P.S.--Thought I'd better say that Dr. Herbrick doesn't like Peter's weight--one sixteen. You understand.

I wonder what the paternal Keats was like. I don't remember, and I must look him up to see. It's funny how sturdy-oak fathers can have ferny-mimosa sons. Mothers can stand producing poets, but it is hard on fathers. I felt that I must help out Judge Vandyne, and with that resolve I headed Redwheels out along Providence Road.

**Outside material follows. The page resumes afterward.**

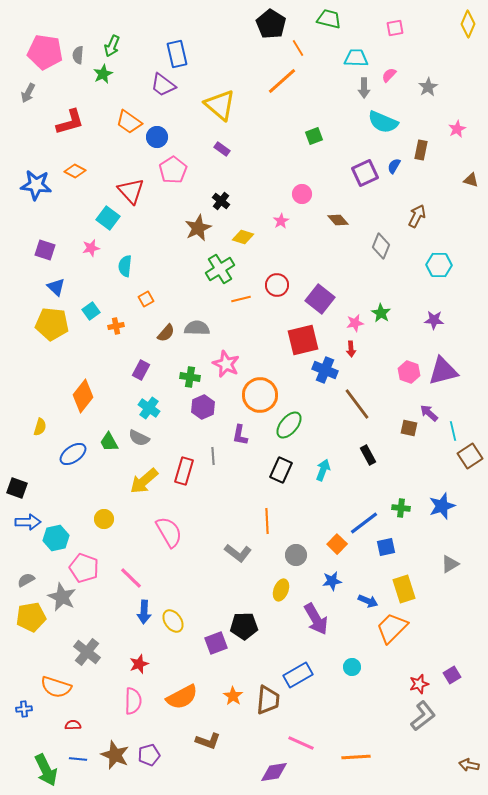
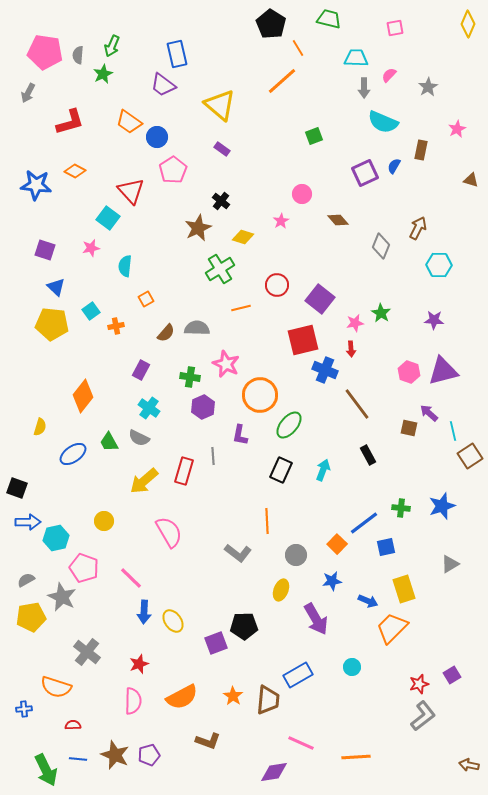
brown arrow at (417, 216): moved 1 px right, 12 px down
orange line at (241, 299): moved 9 px down
yellow circle at (104, 519): moved 2 px down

As I had told mother, the sobs and tears of the April day had been wilfully misleading demonstrations, for by ten o'clock the whole face of nature wore a sun-sweetened smile that was positively entrancing. The young April world seemed to spring dripping from a bath that glistened all over with crystal water gems. Winter is staid and dignified and grand with its stark trees and mantle of brown earth, and summer is glowing and glorious; but very young spring is so sappy and curly and yellow and green and lavender that you take it to heart and let it nestle there to suck its pink apple-blow thumb, and curl up its young sprout toes sheltered away from the cold that sets it back and the sun that forces it to break bud. Sometimes it stays with you a day and sometimes a week and a day, but you can't hold it back. You can just be thankful that you had it. I was.

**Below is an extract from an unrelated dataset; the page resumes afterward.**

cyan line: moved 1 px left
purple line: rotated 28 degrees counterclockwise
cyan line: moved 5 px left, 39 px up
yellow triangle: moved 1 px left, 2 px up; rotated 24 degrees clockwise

But if the five miles of Providence Road had been a delight, as Redwheels and I ran along it, the dirt lane that led to The Briers was an intoxicating joy. The wet earth, the drenched cedars, the oak buds, the spongy moss, the reddening blackberry-bushes, and the sprouting grain, all mingled in a queer creation odor that went right through the pores of my skin into my vitals and made me feel as strong as an ox, or rather, as Sam's new mule. I caught a glimpse of that mule through a vista before I came out of the lane, plodding along before Sam and the plow with a great splendid lurch of a gait that threw the black dirt as high as Sam's knees as he plunged along at the plow-handles. I stopped the car at the cedar-pole gate of Eden and stood up and shouted at the top of my lungs, but Sam plowed on heroically, with never a glance in my direction, and I just stood and looked at him and the mule. Seeing a man plow cuts right down to the bottom of a woman's nature, because I suppose it looks so--so fundamental. At least that is about the way I felt though it was much more so until I remembered the blistered heel and shouted again, this time in alarm. At my cry of distress Sam suddenly looked up and jerked the mule's head so that he, too, stopped and regarded me. They looked like wary jungle things that had been belled from the thicket, but for just a second; then Sam threw his line around the plow-handle, thus hitching the mule to himself, and came running across the field to me, as lightly as the blue jay skimmed from over my head into the branches of another cedar in answer to the same twit I had heard the day I first came out into the habitation of the birds. The pleasure of seeing Sam run to me was almost as keen as the pain of seeing him run away from me, but it was mitigated by my alarm over the poor sore foot.